Würden Regionalmächte wie die Türkei und die Großmächte ihre Hände von der Region lassen, würde der bewaffnete Konflikt in Syrien von sich aus sofort aufhören. Das syrische Volk und seine politischen Parteien sind selbst dazu fähig, ihre Probleme zu lösen. Die türkische Regierung schürt jedoch Krise und Krieg. Die Türkei bereitet sich in diesen Tagen darauf vor, nach der Einnahme von Cerablus und El Bab von Idlib aus Efrin (=der westliche Kanton des kurdisch kontrollierten Gebiets in Nord-Syrien, gl) zu besetzen. Das ist nicht akzeptabel. Alle sollten sich dem entgegenstellen. Die kurdische Bevölkerung in Syrien ist Teil Syriens. Die Kurd*innen haben regional die Macht, und es ist ihr Recht, ihre politischen, wirtschaftlichen und kulturellen Rechte einzufordern. Die Türkei sollte dies respektieren und ihre Besatzungspolitik aufgeben.
Welche Gründe waren ausschlaggebend für die Asylgewährung? Politische Betätigung? Kurdischer Hintergrund? Kriegsdienstverweigerung?
Ich weiß nicht genau, was der Hauptgrund war. Vielleicht keiner davon. Ich bin 25 Jahre lang kontinuierlich in einem Teufelskreis von Arrest, Gerichtsverfahren und Gefängnis der Unterdrückung ausgesetzt gewesen – als kurdisches Individuum, als Autor, als Kriegsdienstverweigerer und als Friedensaktivist.
Ich habe nie die Erfahrung gemacht, gleichberechtigt und gerecht behandelt zu werden. Ich habe nie ein Leben in Sicherheit geführt. Vor diesem Hintergrund hätte eine Auslieferung viele meiner Rechte verletzt. Ich bin außerdem in der türkischen und partiell in der europäischen Öffentlichkeit bekannt. Ich nehme an, dass all diese Fakten die Entscheidung Zyperns beeinflusst haben, mir Asyl zu gewähren.
Was hast Du nun vor?
Ich muss die Sprache lernen, zumindest so, dass ich meinen Alltag bewältigen kann.
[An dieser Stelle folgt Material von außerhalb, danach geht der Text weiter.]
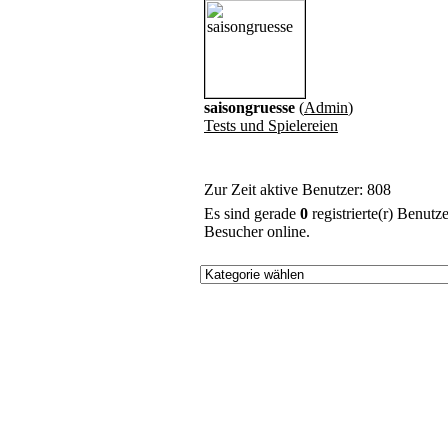
saisongruesse
(
Admin
)
Tests und Spielereien
Zur Zeit aktive Benutzer: 808
Es sind gerade
0
registrierte(r) Benut
Besucher online.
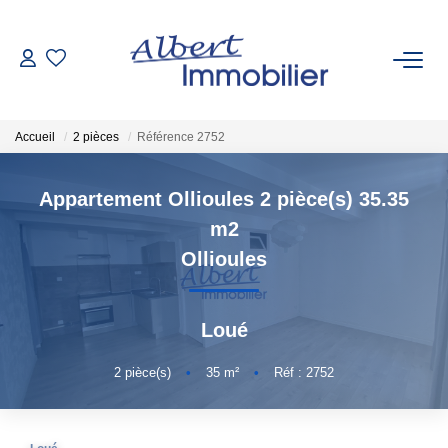
VENTE
Accueil
2 pièces
Référence 2752
LOCATION
Appartement Ollioules 2 pièce(s) 35.35
ESTIMATION
m2
Ollioules
GESTION LOCATIVE
Loué
AGENCES
2
pièce(s)
•
35
m²
•
Réf : 2752
Qui Sommes-Nous
Nous Rejoindre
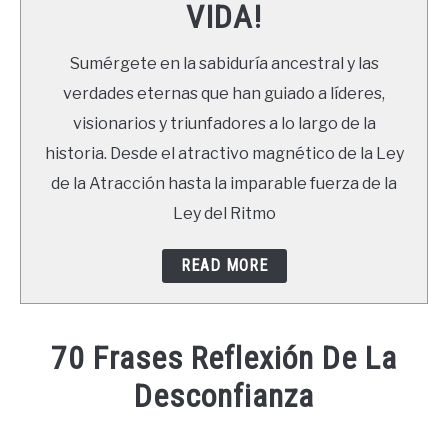
VIDA!
LIBROS
Sumérgete en la sabiduría ancestral y las
NEWSLETTER
verdades eternas que han guiado a líderes,
visionarios y triunfadores a lo largo de la
DUDAS
historia. Desde el atractivo magnético de la Ley
de la Atracción hasta la imparable fuerza de la
Ley del Ritmo
READ MORE
70 Frases Reflexión De La
Desconfianza
Written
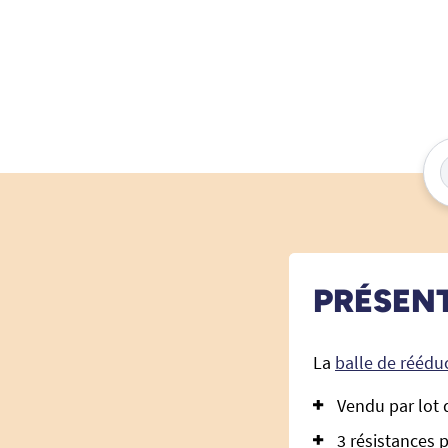
PRÉSEN
La
balle de réédu
Vendu par lot 
3 résistances 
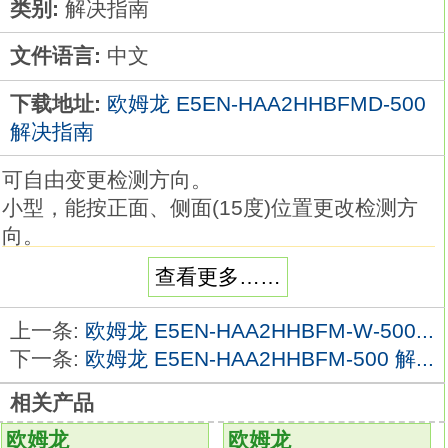
类别:
解决指南
文件语言:
中文
下载地址:
欧姆龙 E5EN-HAA2HHBFMD-500
解决指南
可自由变更检测方向。
小型，能按正面、侧面(15度)位置更改检测方
向。
种类：小型检测面可变端子板型/直流型。
查看更多……
形状：非屏蔽。
检测距离：15mm。
上一条:
欧姆龙 E5EN-HAA2HHBFM-W-500...
输出状态：NPN NO/NC（转换式）欧姆龙
下一条:
欧姆龙 E5EN-HAA2HHBFM-500 解...
E5EN-HAA2HHBFMD-500解决指南。分类:通
相关产品
用型。
名称：带护套型热电偶。
欧姆龙
欧姆龙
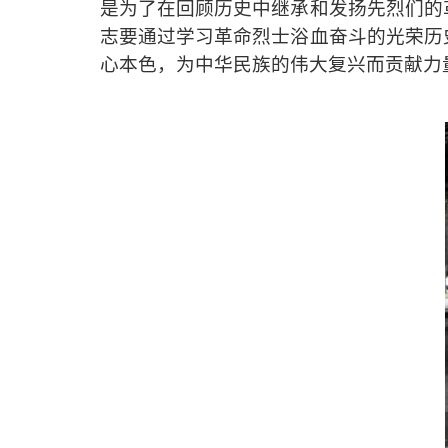
是为了在回顾历史中继承和发扬先烈们的
志要通过学习革命烈士浴血奋斗的光荣历
心本色
，为中华民族的伟大复兴而贡献力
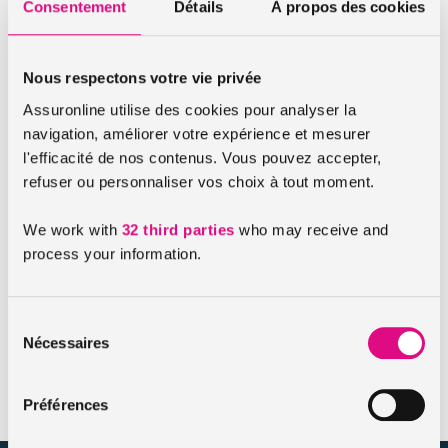
Consentement
Détails
À propos des cookies
profil malussé.
Choisissez la formule d’assurance auto malus
qui vous convient
Nous respectons votre vie privée
Assuronline utilise des cookies pour analyser la
Vous aurez alors toutes les informations nécessaires au
navigation, améliorer votre expérience et mesurer
choix de votre
assurance auto malussés
. Comparez les
l'efficacité de nos contenus. Vous pouvez accepter,
offres et leur tarif, et choisissez l’assurance auto malus qui
refuser ou personnaliser vos choix à tout moment.
vous convient.
We work with
32 third parties
who may receive and
Souscrivez votre assurance auto malussés en
process your information.
quelques clics
Vous souscrivez votre
assurance auto malus
en quelques
clics, en restant chez vous. Vous recevez alors une
carte
Sélection
Nécessaires
verte provisoire d’un mois
à imprimer pour prendre la
du
route dès que vous le souhaitez.
consentement
Préférences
Danach will ich meine literarischen Projekte fortführen, für die mir bisher die Zeit fehlte und die zu finanzieren sind.
Die obersten Prioritäten in unserer Welt sind Entmilitarisierung und Abrüstung. Dafür will ich mich einsetzen. Mein Kampf für eine gerechte und freie Welt und mein Kampf für Frieden und Demokratie werden weitergehen.
Halil Savda: „Ich bin der einzige Kriegsdienstverweigerer in Zypern, dessen Asylantrag akzeptiert wurde“. 15. November 2017. Der Beitrag wurde veröffentlicht in: Connection e.V. (Hrsg.): Rundbrief »KDV im Krieg«, Ausgabe November 2018.